ITS and Bib Services re currently working with the Marc records for this as well as Eighteenth Century Collections Online, they should be loaded sometime this summer.
Making of Modern Law
Legal Treatises comprises over 21,000 works from the nineteenth and early twentieth centuries on British Commonwealth and American law, with 14,900 titles from the nineteenth century and 7,100 titles from the years 1900 to 1926. It covers nearly every aspect of law, encompassing a range of analytical, theoretical, and practical literature, some very rare. The monographs and materials in Legal Treatises include casebooks, local practice manuals, books on legal form, works for lay readers, pamphlets, letters, and speeches. The collection is of interest to scholars and patrons interested in domestic and international law, legal history, business and economics, politics and government, national defense, criminology, religion, education, labor and social welfare, and military justice.
A legal treatise is a monograph or other writing about the law, rather than a transcript of actual laws or actual cases. To describe what legal treatises are, it is necessary to state what they are not: They are not trial transcripts, state documents, collections of laws, or judicial reports. They are secondary source materials that analyze and examine the law, usually a specific law or subject area, encompassing a range of analytical, theoretical, and practical literature.

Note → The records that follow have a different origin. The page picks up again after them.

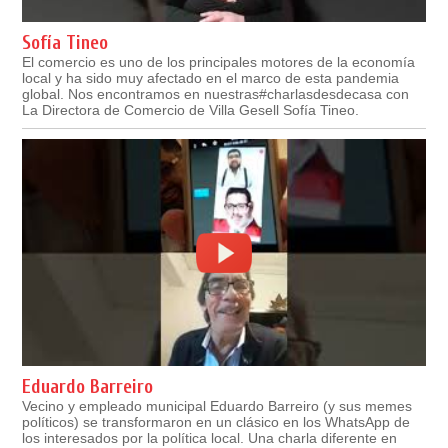
Sofía Tineo
El comercio es uno de los principales motores de la economía
local y ha sido muy afectado en el marco de esta pandemia
global. Nos encontramos en nuestras#charlasdesdecasa con
La Directora de Comercio de Villa Gesell Sofía Tineo.
Eduardo Barreiro
Vecino y empleado municipal Eduardo Barreiro (y sus memes
políticos) se transformaron en un clásico en los WhatsApp de
los interesados por la política local. Una charla diferente en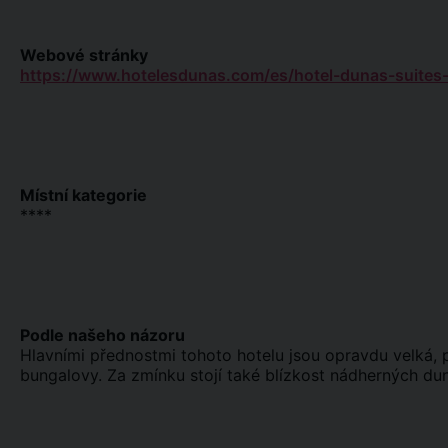
Webové stránky
https://www.hotelesdunas.com/es/hotel-dunas-suites-vi
Místní kategorie
****
Podle našeho názoru
Hlavními přednostmi tohoto hotelu jsou opravdu velká,
bungalovy. Za zmínku stojí také blízkost nádherných du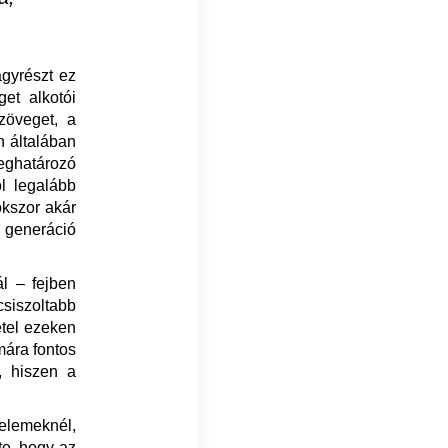
agyrészt ez
et alkotói
zöveget, a
n általában
eghatározó
ól legalább
okszor akár
i generáció
l – fejben
siszoltabb
étel ezeken
mára fontos
, hiszen a
 elemeknél,
te, hogy az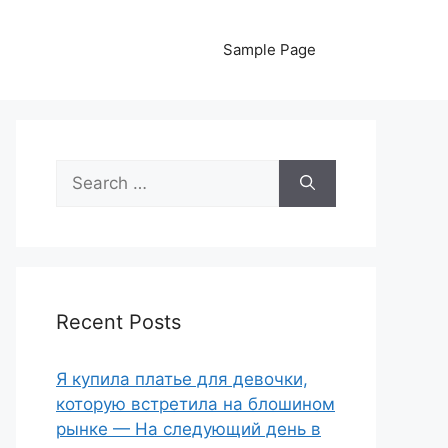
Sample Page
Search
for:
Recent Posts
Я купила платье для девочки,
которую встретила на блошином
рынке — На следующий день в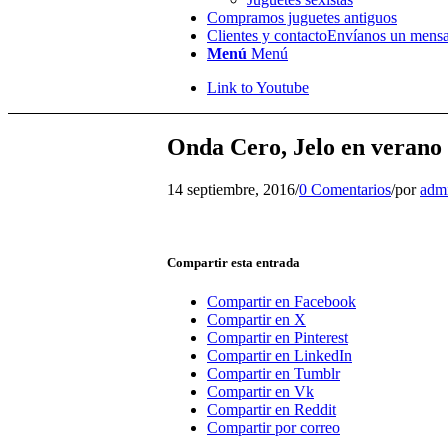
Compramos juguetes antiguos
Clientes y contacto
Envíanos un mensa
Menú
Menú
Link to Youtube
Onda Cero, Jelo en verano
14 septiembre, 2016
/
0 Comentarios
/
por
adm
Compartir esta entrada
Compartir en Facebook
Compartir en X
Compartir en Pinterest
Compartir en LinkedIn
Compartir en Tumblr
Compartir en Vk
Compartir en Reddit
Compartir por correo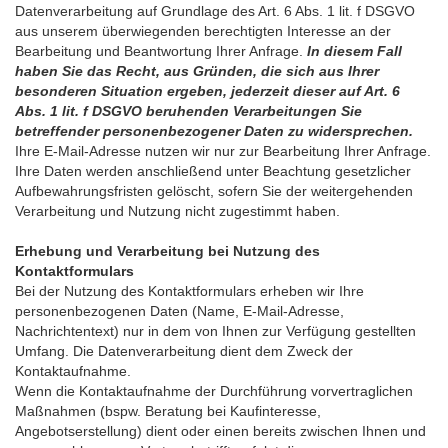
Datenverarbeitung auf Grundlage des Art. 6 Abs. 1 lit. f DSGVO
aus unserem überwiegenden berechtigten Interesse an der
Bearbeitung und Beantwortung Ihrer Anfrage.
In diesem Fall
haben Sie das Recht, aus Gründen, die sich aus Ihrer
besonderen Situation ergeben, jederzeit dieser auf Art. 6
Abs. 1 lit. f DSGVO beruhenden Verarbeitungen Sie
betreffender personenbezogener Daten zu widersprechen.
Ihre E-Mail-Adresse nutzen wir nur zur Bearbeitung Ihrer Anfrage.
Ihre Daten werden anschließend unter Beachtung gesetzlicher
Aufbewahrungsfristen gelöscht, sofern Sie der weitergehenden
Verarbeitung und Nutzung nicht zugestimmt haben.
Erhebung und Verarbeitung bei Nutzung des
Kontaktformulars
Bei der Nutzung des Kontaktformulars erheben wir Ihre
personenbezogenen Daten (Name, E-Mail-Adresse,
Nachrichtentext) nur in dem von Ihnen zur Verfügung gestellten
Umfang. Die Datenverarbeitung dient dem Zweck der
Kontaktaufnahme.
Wenn die Kontaktaufnahme der Durchführung vorvertraglichen
Maßnahmen (bspw. Beratung bei Kaufinteresse,
Angebotserstellung) dient oder einen bereits zwischen Ihnen und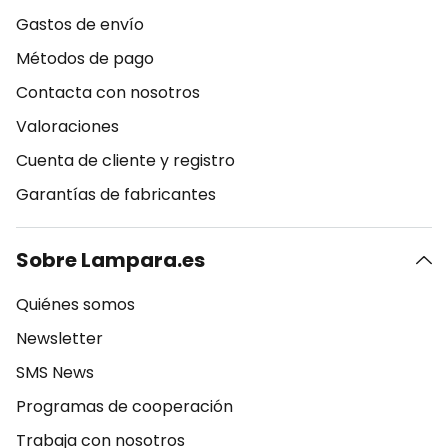
Gastos de envío
Métodos de pago
Contacta con nosotros
Valoraciones
Cuenta de cliente y registro
Garantías de fabricantes
Sobre Lampara.es
Quiénes somos
Newsletter
SMS News
Programas de cooperación
Trabaja con nosotros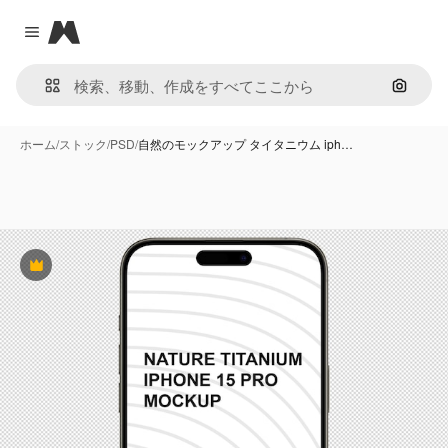
Magnific
Close menu
画像で
ホーム
/
ストック
/
PSD
/
自然のモックアップ タイタニウム iph…
Premium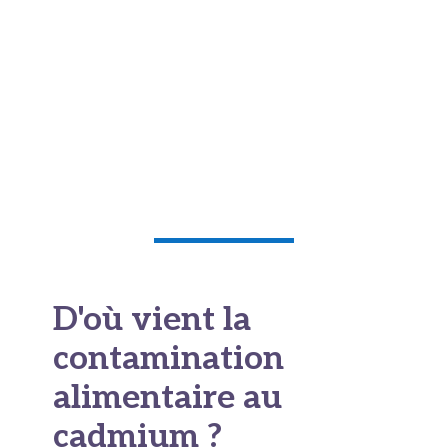
pour les
batteries nickel-cadmium
, les
pigments (le fameux
jaune de cadmium
ou
rouge de cadmium
très prisés en peinture), les
revêtements anticorrosion ou encore les
panneaux solaires à base de
cadmium zinc
telluride
. Ces usages expliquent en partie
pourquoi l'environnement en est si pollué.
D'où vient la
contamination
alimentaire au
cadmium ?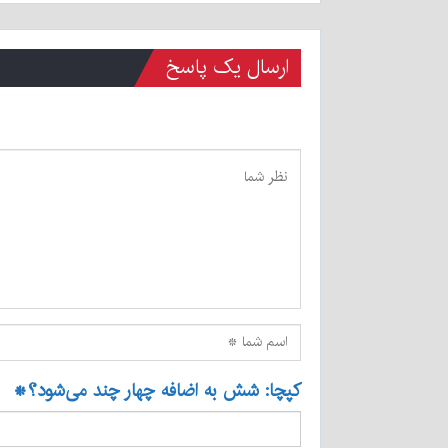
ارسال یک پاسخ
کپچا: شش به اضافه چهار چند می‌شود؟
*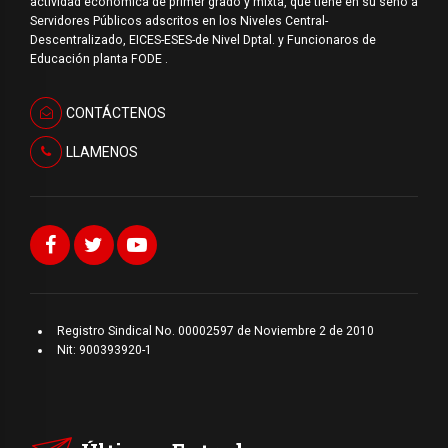
actividad económica de primer grado y mixta, que tiene en su seno a
funcionarios se miraron con
Servidores Públicos adscritos en los Niveles Central-
sorpresa. Luego al […]
Descentralizado, EICES-ESES-de Nivel Dptal. y Funcionaros de
Educación planta FODE .
CONTÁCTENOS
LLAMENOS
Registro Sindical No. 00002597 de Noviembre 2 de 2010
Nit: 900393920-1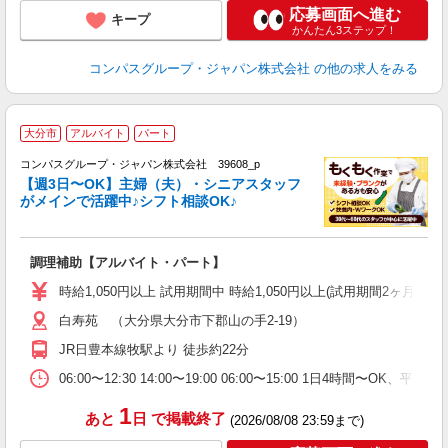
応募画面へ進む
キープ
かんたん3ステップ！
コンパスグループ・ジャパン株式会社
の他の求人をみる
大分市
アルバイト
パート
コンパスグループ・ジャパン株式会社 39608_p
く
【週3日〜OK】主婦（夫）・シニアスタッフ
がメインで活躍中♪シフト相談OK♪
大
調理補助【アルバイト・パート】
入
歓
時給1,050円以上 試用期間中 時給1,050円以上(試用期間2ヶ月
～
白寿苑 （大分県大分市下郡山の手2-19）
用
2
JR日豊本線牧駅より 徒歩約22分
内
W
06:00〜12:30 14:00〜19:00 06:00〜15:00 1日4時間〜
1
あと
日
で掲載終了
(2026/08/08 23:59まで)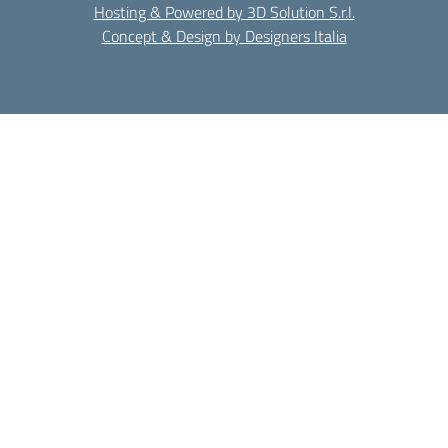
Hosting & Powered by 3D Solution S.r.l.
Concept & Design by Designers Italia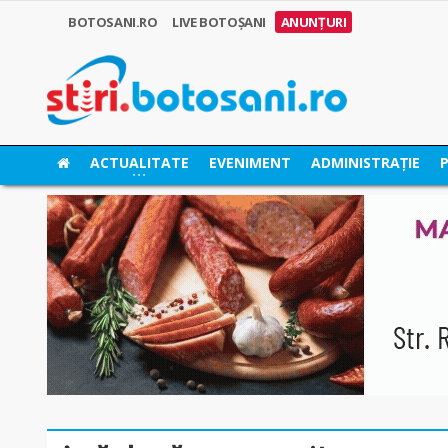
BOTOSANI.RO
LIVE BOTOȘANI
ANUNȚURI
ACTUALITATE
EVENIMENT
ADMINISTRAȚIE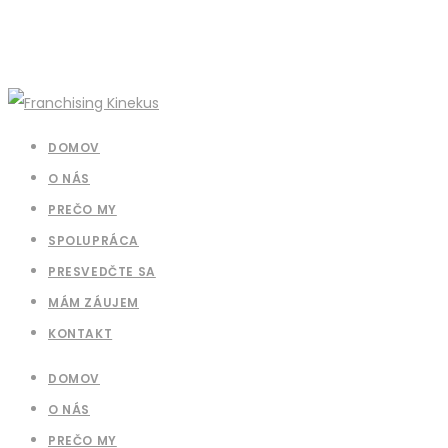
DOMOV
O NÁS
PREČO MY
SPOLUPRÁCA
PRESVEDČTE SA
MÁM ZÁUJEM
KONTAKT
DOMOV
O NÁS
PREČO MY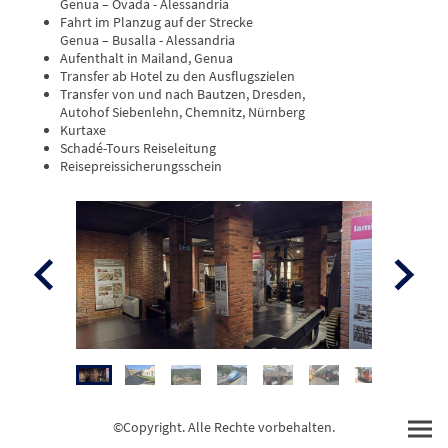
Genua – Ovada - Alessandria
Fahrt im Planzug auf der Strecke
Genua – Busalla - Alessandria
Aufenthalt in Mailand, Genua
Transfer ab Hotel zu den Ausflugszielen
Transfer von und nach Bautzen, Dresden,
Autohof Siebenlehn, Chemnitz, Nürnberg
Kurtaxe
Schadé-Tours Reiseleitung
Reisepreissicherungsschein
©Copyright. Alle Rechte vorbehalten.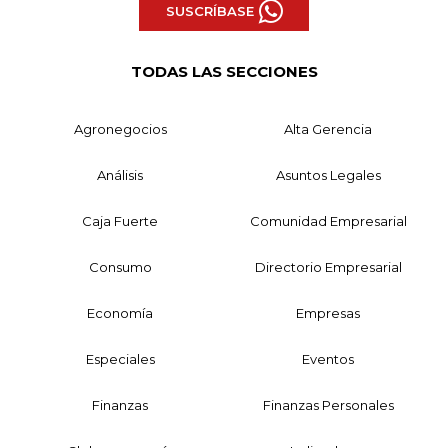
SUSCRÍBASE
TODAS LAS SECCIONES
Agronegocios
Alta Gerencia
Análisis
Asuntos Legales
Caja Fuerte
Comunidad Empresarial
Consumo
Directorio Empresarial
Economía
Empresas
Especiales
Eventos
Finanzas
Finanzas Personales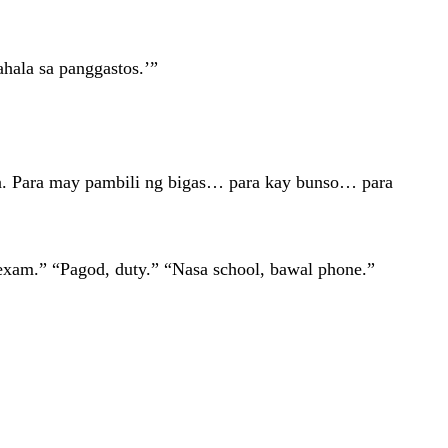
hala sa panggastos.’”
da. Para may pambili ng bigas… para kay bunso… para
 exam.” “Pagod, duty.” “Nasa school, bawal phone.”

Works from key legal thinkers, including Bentham, Austin, Maine, Kent, Story, and Holmes are present. The majority of the material is from the Harvard Law School Library. The collection is organized into separate units of British and American Treatises, enabling users to trace the evolution of modern law in Great Britain, Ireland, and the United States
Legal Treatises is considered an essential reference collection for historical and contemporary legal studies. With a range of valuable literature from the most influential writers and key legal thinkers of the time, researchers have the resources to trace the evolution of modern law in Britain and the United States during these periods of monumental changes. These comprehensive collections from the world's foremost law libraries are now available for the first time in a fully searchable, digital format.